What is the role of the classical equations of motion in the derivation of the Noether current?

I am trying to understand a very fundamental statement from the Book: Condensed Matter Field Theory from A.Altland and B.Simons:

Suppose we have a transformation:

$$x^\mu \to (x^{\prime})^{\mu} = x^\mu + f^\mu_a \omega^a(x)$$ and $$\phi^i(x)\to (\phi^{\prime})^i =\phi^i(x) + F^i_a \omega^a(x)$$

then we can compute the action difference

$$\Delta S = \int_V d^m x^\prime \mathcal{L}(\phi^\prime(x^\prime),\partial_{x^\prime} \phi^\prime(x^\prime))-\int_V d^m x \mathcal{L}(\phi (x),\partial_x \phi (x))$$

where we can express everything in terms of $$x$$ by using the transformation formulas and the Jacobi determinant. So far so good. Now comes the first statement:

(1) "So far, we did not use the fact that the transformation was actually meant to be a symmetry transformation. By definition we are dealing with a symmetry if for a constant parameter $$\omega^a$$ (e.g. a uniform rotation or global translation etc.) the action difference vanishes."

Yes I get that.

(2)"In other words the leading contribution to the action difference must be linear in the derivatives $$\partial_{x^\mu} \omega^a$$"

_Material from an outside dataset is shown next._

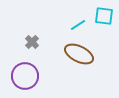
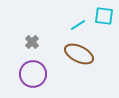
purple circle: moved 8 px right, 2 px up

According to this answer to the Phys.SE question On a trick to derive the Noether current we just artificially added a $$x$$ dependence in the variation parameter. Then suppose we would have a symmetry then

$$\Delta S \overset{!}{=} 0 = \int_V [...]_1 \omega^a + j^\mu_a \partial_\mu \omega ^a \overset{\omega^a \text{is constant}}{=} \omega^a \int_V [...]_1=0 \to [...]_1=\partial_\mu k^\mu_a$$

This expression for $$[...]_1$$ we can replace in the formula for $$[...]_1$$ and integrate by parts once to get $$\Delta S = \int_V J^\mu_a \partial_\mu \omega^a$$ where we assume that the variation on the boundary $$\partial V$$ vanishes and $$J^\mu_a=j^\mu_a-k^\mu_a$$. After expanding the action difference in the derivative of $$\omega$$ we identify the Noether current.

Now comes the tricky part:

(3) "For a general field configuration, there is not much to say about the Noether current. However, if the field $$\phi$$ obeys the classical equations of motion and the theory is symmetric, the Noether current in locally conserved, $$\partial_\mu J^\mu_a=0$$. This follows from the fact, for a solution $$\phi$$ of the Euler Lagrange equation the linear variation in any parameter must vanish."

Is it correct that they just mean that by integrating by parts we arrive at $$\Delta S = -\int_V d^m x \partial_\mu J^\mu_a \omega_a$$. Then we use that $$\phi$$ is classically conserved which means that any linear variation vanishes?

I.e. $$\partial_\mu J\mu_a =0$$ which is the continuity equation.

So the only difference between the symmetry condition and the condition that $$\phi$$ obeys the equation of motion is that

• Symmetry transformation $$\to \Delta S \sim 0$$ modulo boundary terms

• $$\phi$$ obeys equation of motion $$\to \Delta S = 0$$ since all linear variations vanish

Is that correct?